Exercise description:
Render the lines below as a numbered list, omitting any blank lines and leaving the pictures out.

------------------------------------------------

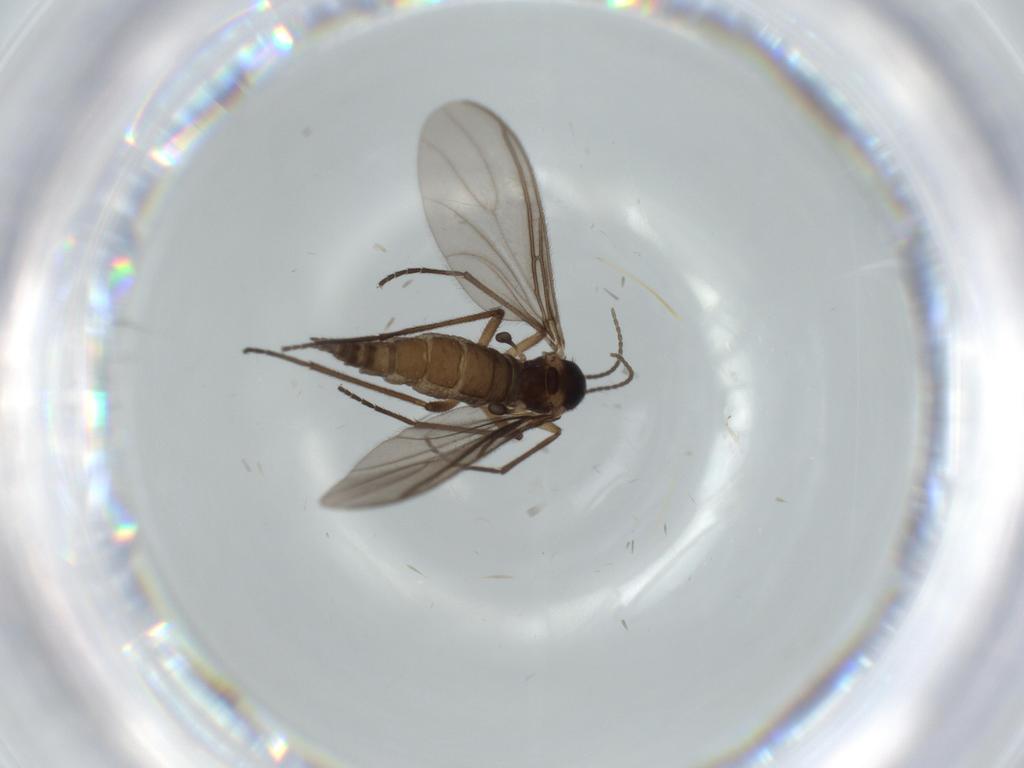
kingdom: Animalia
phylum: Arthropoda
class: Insecta
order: Diptera
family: Sciaridae
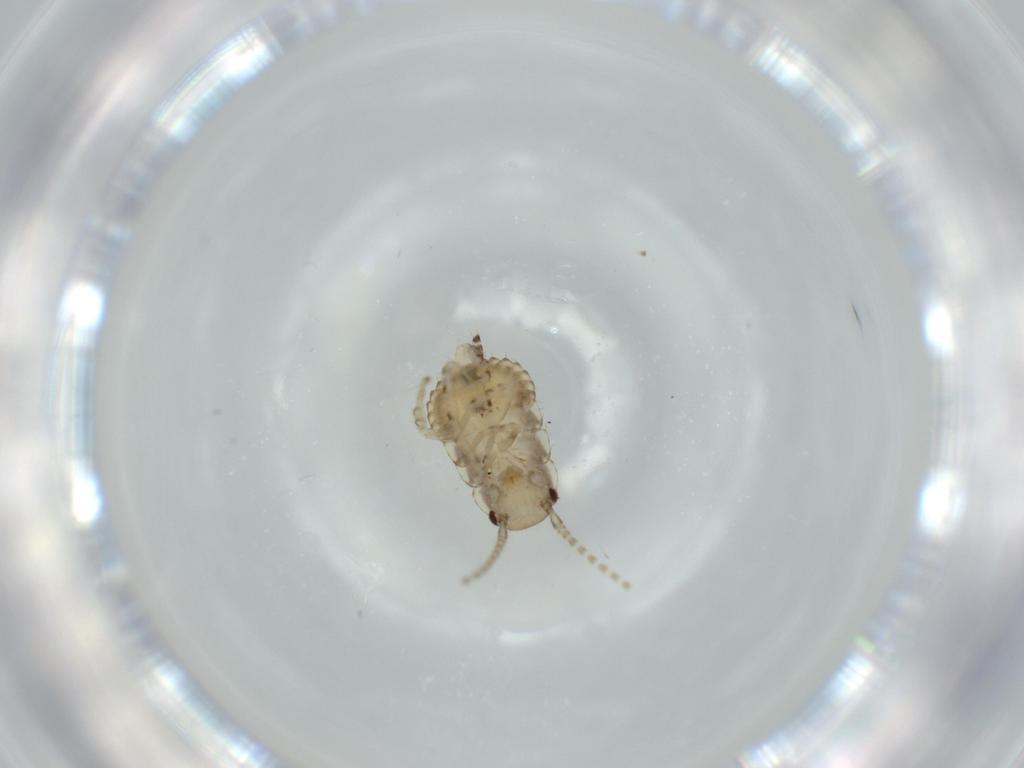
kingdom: Animalia
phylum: Arthropoda
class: Insecta
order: Blattodea
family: Ectobiidae
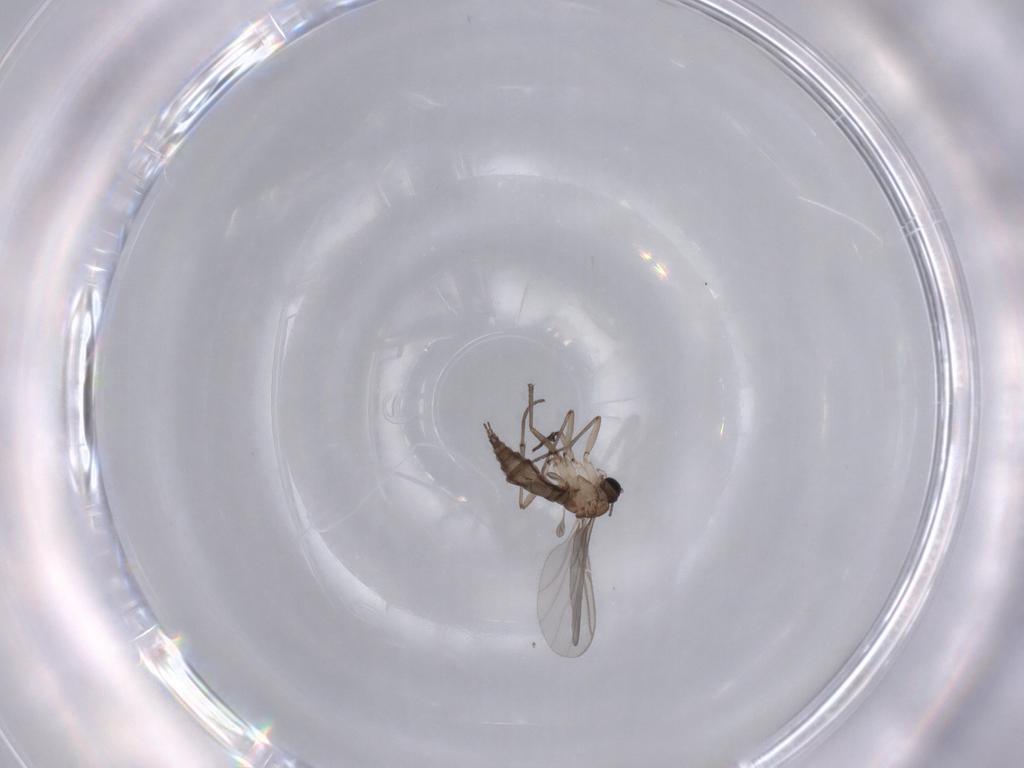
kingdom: Animalia
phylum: Arthropoda
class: Insecta
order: Diptera
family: Sciaridae
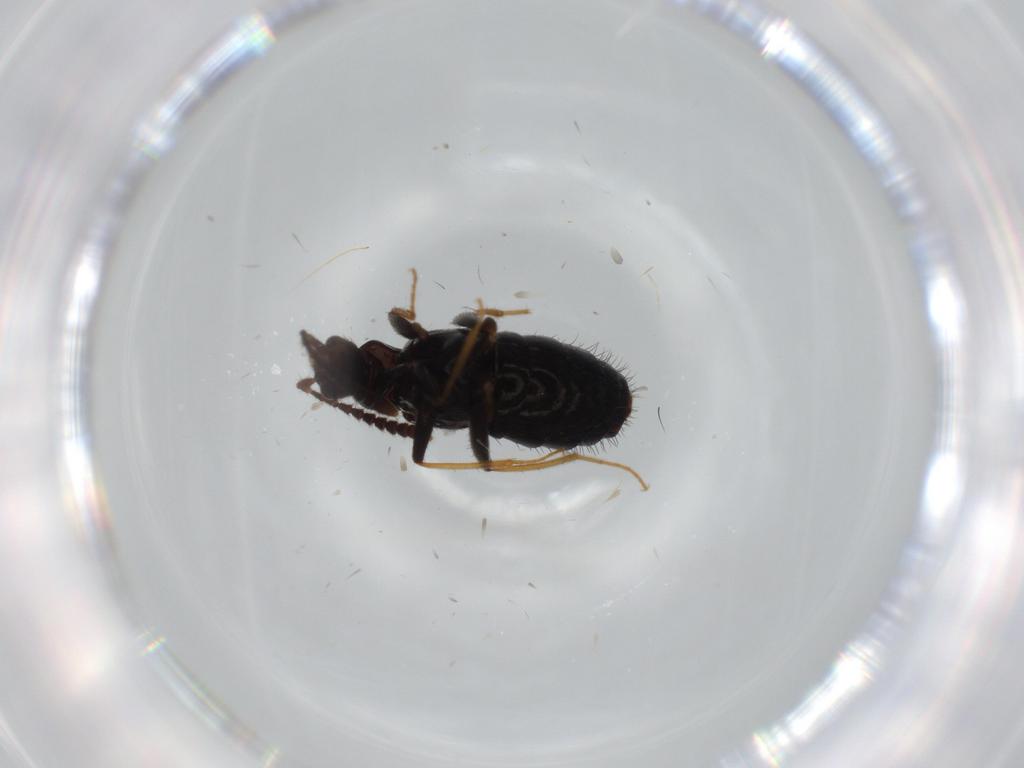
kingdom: Animalia
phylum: Arthropoda
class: Insecta
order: Coleoptera
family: Staphylinidae
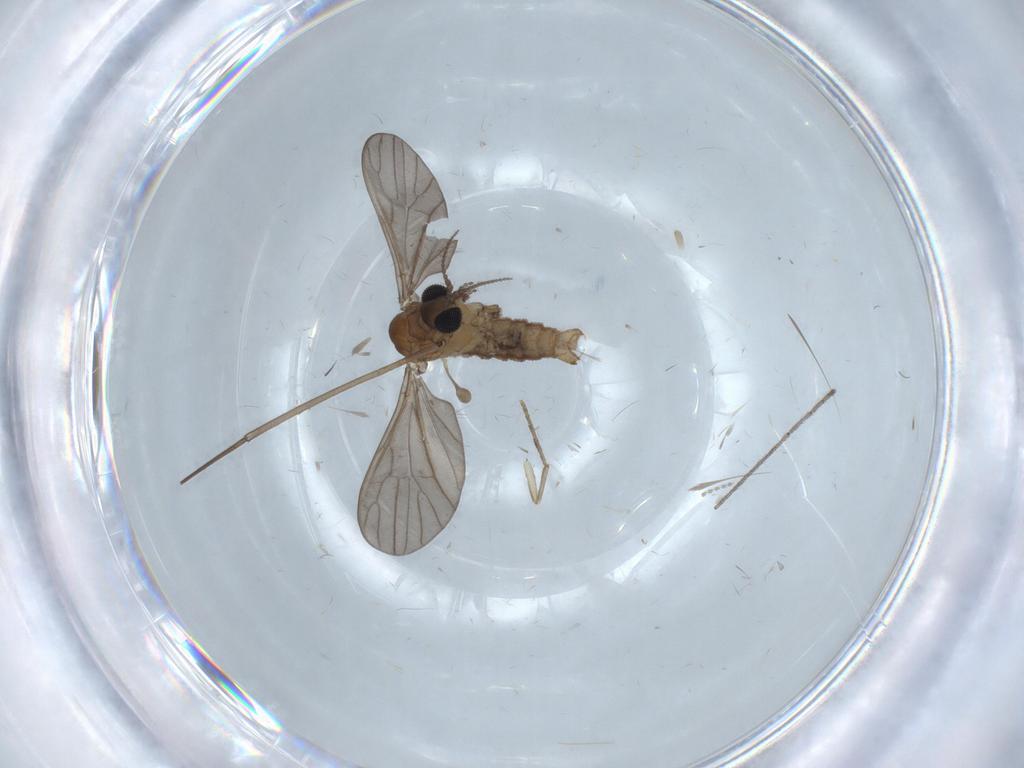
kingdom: Animalia
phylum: Arthropoda
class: Insecta
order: Diptera
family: Limoniidae
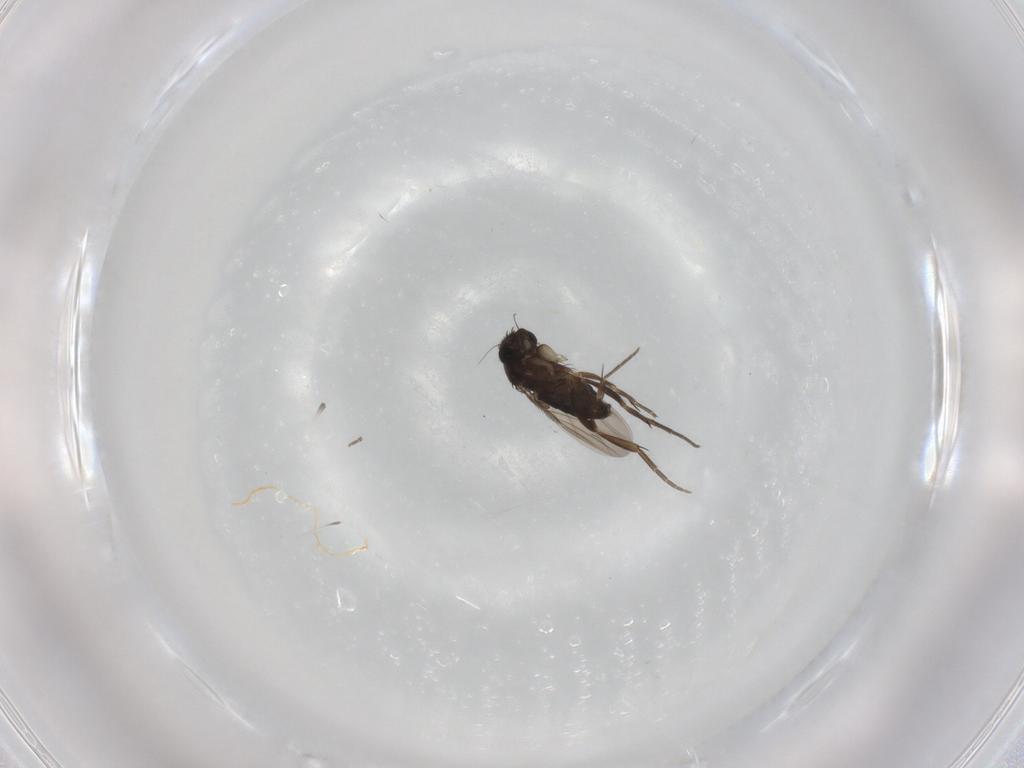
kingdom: Animalia
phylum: Arthropoda
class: Insecta
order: Diptera
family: Phoridae
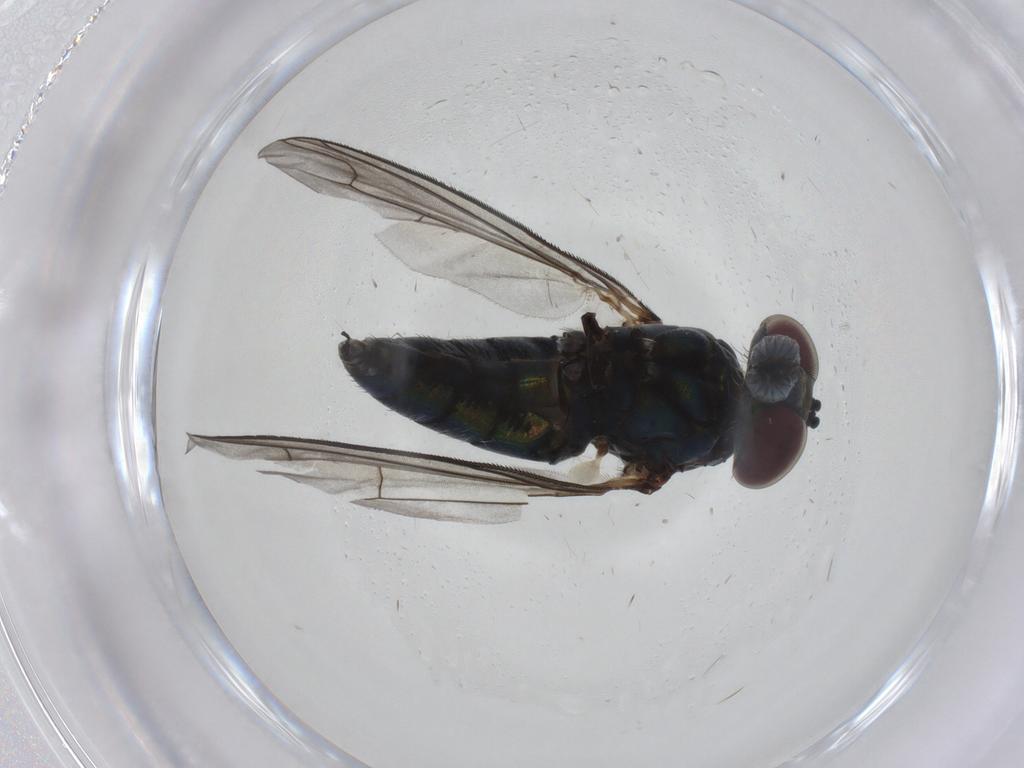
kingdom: Animalia
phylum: Arthropoda
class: Insecta
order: Diptera
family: Dolichopodidae
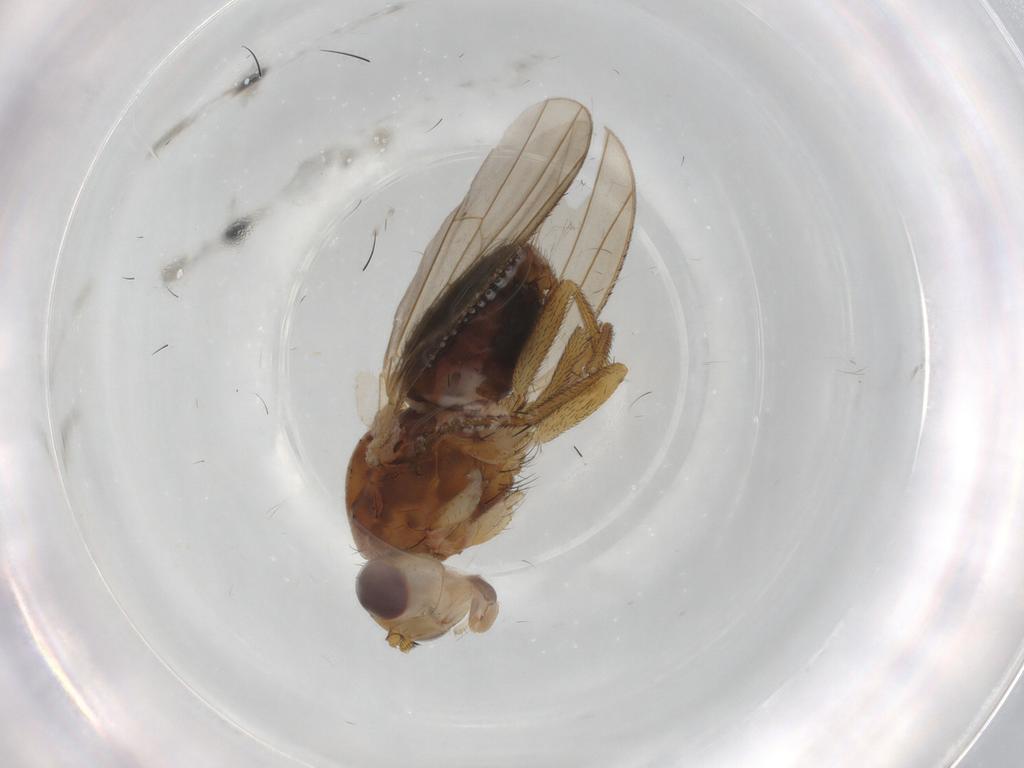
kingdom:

------------------------------------------------

Solution to this problem:
1. kingdom: Animalia
2. phylum: Arthropoda
3. class: Insecta
4. order: Diptera
5. family: Sciaridae
6. kingdom: Animalia
7. phylum: Arthropoda
8. class: Insecta
9. order: Blattodea
10. family: Ectobiidae
11. kingdom: Animalia
12. phylum: Arthropoda
13. class: Insecta
14. order: Diptera
15. family: Sciaridae
16. kingdom: Animalia
17. phylum: Arthropoda
18. class: Insecta
19. order: Coleoptera
20. family: Staphylinidae
21. kingdom: Animalia
22. phylum: Arthropoda
23. class: Insecta
24. order: Diptera
25. family: Limoniidae
26. kingdom: Animalia
27. phylum: Arthropoda
28. class: Insecta
29. order: Diptera
30. family: Phoridae
31. kingdom: Animalia
32. phylum: Arthropoda
33. class: Insecta
34. order: Diptera
35. family: Dolichopodidae
36. kingdom:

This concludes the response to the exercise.